Alexandre O'Neill

O bombeiro que não saiu da casca

O meu primeiro fogo (como bombeiro...) deflagrou em Amarante, num pardieiro  não longe da estação de caminho-de-ferro (linha do Vale do Tâmega, linha de via reduzida). Mal ouvi o sino da igreja da Misericórdia a badalar o aviso (código: o número de badaladas indicava a área onde o fogo se localizava), larguei a alegre ceata em que me excedia no arroz de frango e nos canecos de verde e corri vila acima com as minhas pernas de quinze aranhiças primaveras. Eu tinha (convinha-me ter) especiais responsabilidades: meu tio António era comandante dos Bombeiros Voluntários. Nada mais (tlim-tlim), nada menos (tlão-tlão). Por sinal apanhei-o a poucas dezenas de metros do grande braseiro.
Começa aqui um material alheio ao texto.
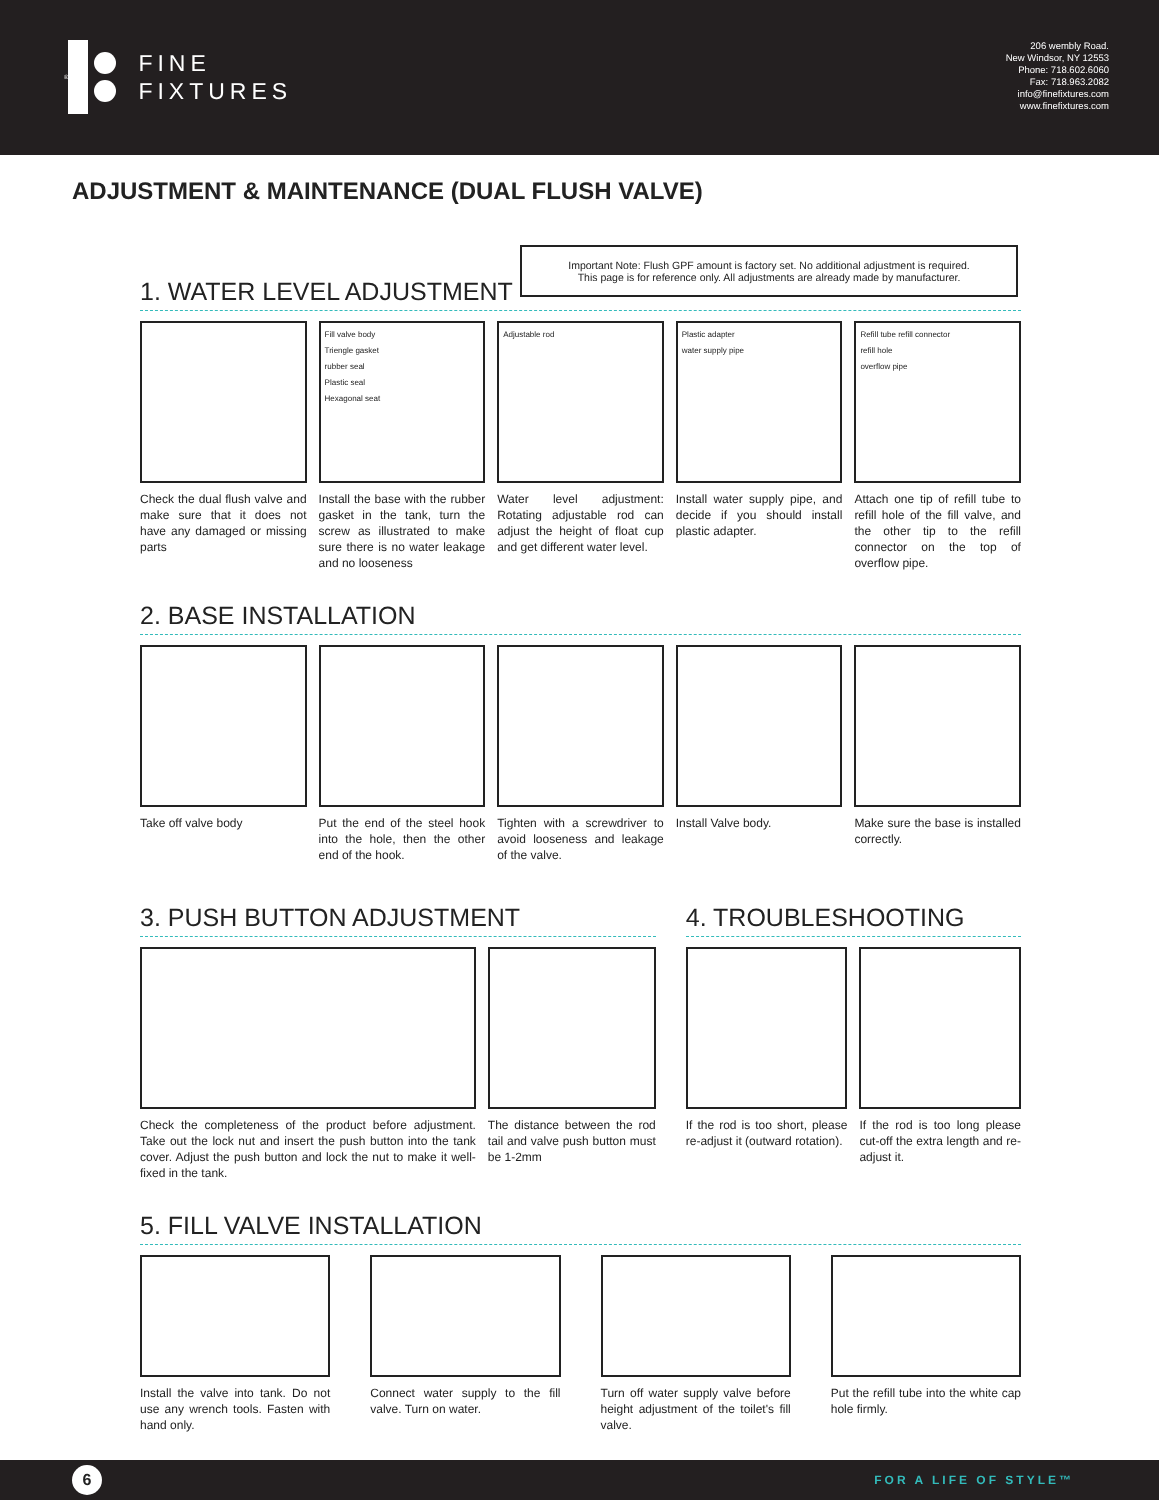®
FINE
FIXTURES
206 wembly Road.
New Windsor, NY 12553
Phone: 718.602.6060
Fax: 718.963.2082
info@finefixtures.com
www.finefixtures.com
ADJUSTMENT & MAINTENANCE (DUAL FLUSH VALVE)
Important Note: Flush GPF amount is factory set. No additional adjustment is required.
This page is for reference only. All adjustments are already made by manufacturer.
1. WATER LEVEL ADJUSTMENT
Check the dual flush valve and make sure that it does not have any damaged or missing parts
Fill valve body
Triengle gasket
rubber seal
Plastic seal
Hexagonal seat
Install the base with the rubber gasket in the tank, turn the screw as illustrated to make sure there is no water leakage and no looseness
Adjustable rod
Water level adjustment: Rotating adjustable rod can adjust the height of float cup and get different water level.
Plastic adapter
water supply pipe
Install water supply pipe, and decide if you should install plastic adapter.
Refill tube refill connector
refill hole
overflow pipe
Attach one tip of refill tube to refill hole of the fill valve, and the other tip to the refill connector on the top of overflow pipe.
2. BASE INSTALLATION
Take off valve body Put the end of the steel hook into the hole, then the other end of the hook.
Tighten with a screwdriver to avoid looseness and leakage of the valve.
Install Valve body. Make sure the base is installed correctly.
3. PUSH BUTTON ADJUSTMENT
Check the completeness of the product before adjustment. Take out the lock nut and insert the push button into the tank cover. Adjust the push button and lock the nut to make it well-fixed in the tank.
The distance between the rod tail and valve push button must be 1-2mm
4. TROUBLESHOOTING
If the rod is too short, please re-adjust it (outward rotation).
If the rod is too long please cut-off the extra length and re-adjust it.
5. FILL VALVE INSTALLATION
Install the valve into tank. Do not use any wrench tools. Fasten with hand only.
Connect water supply to the fill valve. Turn on water.
Turn off water supply valve before height adjustment of the toilet's fill valve.
Put the refill tube into the white cap hole firmly.
6
FOR A LIFE OF STYLE™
Com a sua asma mal conformada aos algodoados nevoeiros amarantinos, o tio António caminhava depressa, ofegoso e meio entontecido pelo bruto esforço. Com o comandante a respaldar-me, mal chegámos ao pardieiro atirei-me à iniciativa. Aos seus rogos de que voltasse para casa respondi com brio, presteza e balde. Trepei a uma empena  do casinholo e, ponta de lança, fui atirando para cima da gigantesca rosa ígnea a água dos baldes que uma correnteza de coadjuvantes rapazes me ia passando. Quando devolvia balde vazio, tinha balde cheio na mão. Entretanto, os Voluntários, com o telhado do pardieiro abatido, já só procuravam não deixar que o fogo se propagasse a uma estância  de madeiras vizinha, regando a agulheta, quase como jardineiros, o hífen pardieiro-estância. Percebi de repente que ali em torno se dissipara o nevoeiro e, por momentos, tive um pensamento de gratidão pelo «irmão» fogo...

- Desça, ó menino, que já não há nada a fazer!

Era a voz do povo, a voz meio irónica do povo. Como deixassem de me passar baldes, escorreguei pela empena e, já sem préstimo, atravessei por entre um corredor de risadinhas e voltei a casa com a sensação de ter falhado o meu primeiro fogo.

Generosidade não me faltava. Por que não a souberam aproveitar nesse carreiro de formiguinhas altruístas, nessa corrente de solidariedade? Quanta vocação de bombeiro voluntário não se matou, assim, no ovo?